> WHAT NEEDS TO BE DONE:
Could you give back the records exactly, taking out the pictures?

+--

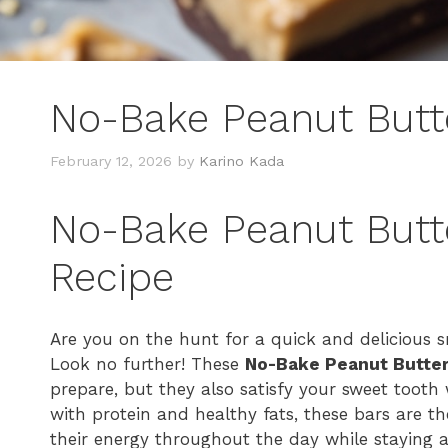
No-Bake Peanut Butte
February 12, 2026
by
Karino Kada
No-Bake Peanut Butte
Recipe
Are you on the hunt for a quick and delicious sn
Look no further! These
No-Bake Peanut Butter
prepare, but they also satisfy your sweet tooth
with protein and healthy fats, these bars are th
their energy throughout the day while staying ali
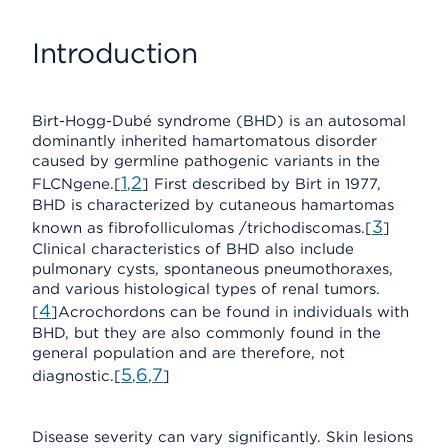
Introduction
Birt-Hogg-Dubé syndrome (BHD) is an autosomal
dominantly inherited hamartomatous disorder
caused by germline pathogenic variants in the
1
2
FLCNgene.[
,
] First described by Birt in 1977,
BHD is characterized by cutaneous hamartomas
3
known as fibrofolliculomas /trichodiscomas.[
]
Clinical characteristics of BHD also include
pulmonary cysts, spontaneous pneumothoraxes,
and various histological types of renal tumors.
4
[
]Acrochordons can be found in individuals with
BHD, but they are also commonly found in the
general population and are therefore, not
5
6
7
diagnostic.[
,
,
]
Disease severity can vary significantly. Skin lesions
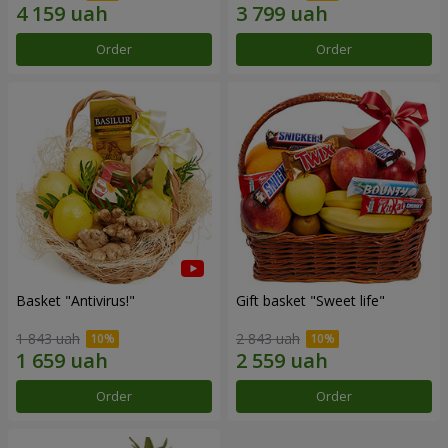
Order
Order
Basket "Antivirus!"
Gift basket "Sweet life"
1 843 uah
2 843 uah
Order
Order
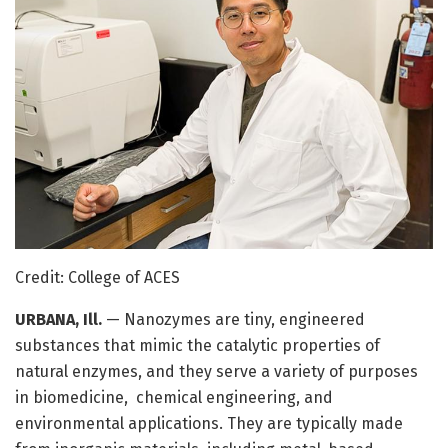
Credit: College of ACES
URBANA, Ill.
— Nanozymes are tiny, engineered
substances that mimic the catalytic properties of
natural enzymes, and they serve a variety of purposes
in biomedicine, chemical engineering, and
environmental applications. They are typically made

+--

> REPLY TO THE TASK:
No-Bake Peanut Butte
February 12, 2026
by
Karino Kada
No-Bake Peanut Butte
Recipe
Are you on the hunt for a quick and delicious sn
Look no further! These
No-Bake Peanut Butter
prepare, but they also satisfy your sweet tooth
with protein and healthy fats, these bars are th
their energy throughout the day while staying ali
Introduction
Birt-Hogg-Dubé syndrome (BHD) is an autosomal
dominantly inherited hamartomatous disorder
caused by germline pathogenic variants in the
1
2
FLCNgene.[
,
] First described by Birt in 1977,
BHD is characterized by cutaneous hamartomas
3
known as fibrofolliculomas /trichodiscomas.[
]
Clinical characteristics of BHD also include
pulmonary cysts, spontaneous pneumothoraxes,
and various histological types of renal tumors.
4
[
]Acrochordons can be found in individuals with
BHD, but they are also commonly found in the
general population and are therefore, not
5
6
7
diagnostic.[
,
,
]
Disease severity can vary significantly. Skin lesions
Order
Order
Basket "Antivirus!"
Gift basket "Sweet life"
1 843 uah
2 843 uah
Order
Order
Credit: College of ACES
URBANA, Ill.
— Nanozymes are tiny, engineered
substances that mimic the catalytic properties of
natural enzymes, and they serve a variety of purposes
in biomedicine, chemical engineering, and
environmental applications. They are typically made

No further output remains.